We often look at New Year’s Eve not just as a time to celebrate, but a fresh start, and resolutions can make us feel like we’re making the most of that. And after losing someone we love, sometimes, that fresh start is exactly what is needed.
The thing is, when we lose someone we love, or are preparing to through a terminal illness, that can be one of the most powerful ways to introduce positive change. Because that change is needed, often to help us through the inevitable grief that we are about to face.
But this change doesn’t have to come from New Year’s resolutions where we vow to be tidier, healthier or more outgoing. It can come from remembering that person in your life, and channelling the ways that they bring brightness to your life.
Our CEO, Dave Jameson, found himself at the foot of this change in 2017 when his dad and Aura’s founder, Paul, was diagnosed with motor neurone disease.

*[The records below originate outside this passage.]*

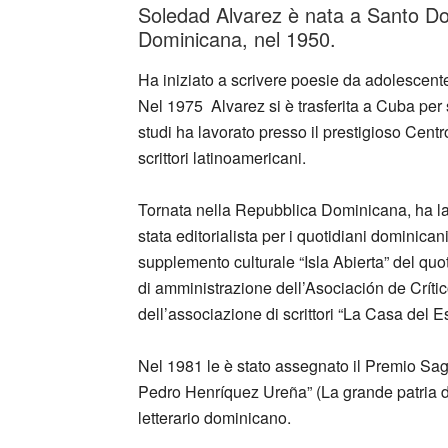
Soledad Alvarez è nata a Santo Dom
Dominicana, nel 1950.
Ha iniziato a scrivere poesie da adolescente e
Nel 1975 Alvarez si è trasferita a Cuba per s
studi ha lavorato presso il prestigioso Cent
scrittori latinoamericani.
Tornata nella Repubblica Dominicana, ha lavo
stata editorialista per i quotidiani dominicani
supplemento culturale “Isla Abierta” del quot
di amministrazione dell’Asociación de Críti
dell’associazione di scrittori “La Casa del 
Nel 1981 le è stato assegnato il Premio Sag
Pedro Henríquez Ureña” (La grande patria d
letterario dominicano.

The news that his dad was facing such a condition that would, eventually, claim his life, took Dave through a cycle of emotions; anger, sadness, why us? Why Dad? Why now?
Of course, with illness and death, there are a million emotions and even more questions, but in Dave’s case, there is also positivity, kindness and, believe it or not, gratitude. Dave says:
“On the evening of my dad’s diagnosis, my parents sat me and my sisters down and told us how our lives were about to change. But what many would think would have been the worst night of our lives, became one of the best, because we came together in a way that our family never had before.
“My dad is a positive man, he always has been – even more so since he was diagnosed. And that’s something I want to keep with me forever. That’s the change I want to make and the practice I want to keep giving myself when he’s not here anymore.
“I’m grateful to be ending another year with my dad here, and we’ll celebrate it together as we always have done, by laughing ‘til we cry and drinking ‘til we can’t see. But this time of year feels even more precious because I have this time with him to channel more of his light, and take it into the new year with me – and every year after.
“I don’t believe you need a New Year’s resolution to start the new year with. If you want to feel better, do better or be better, there’s no better teacher than the people you care about most.”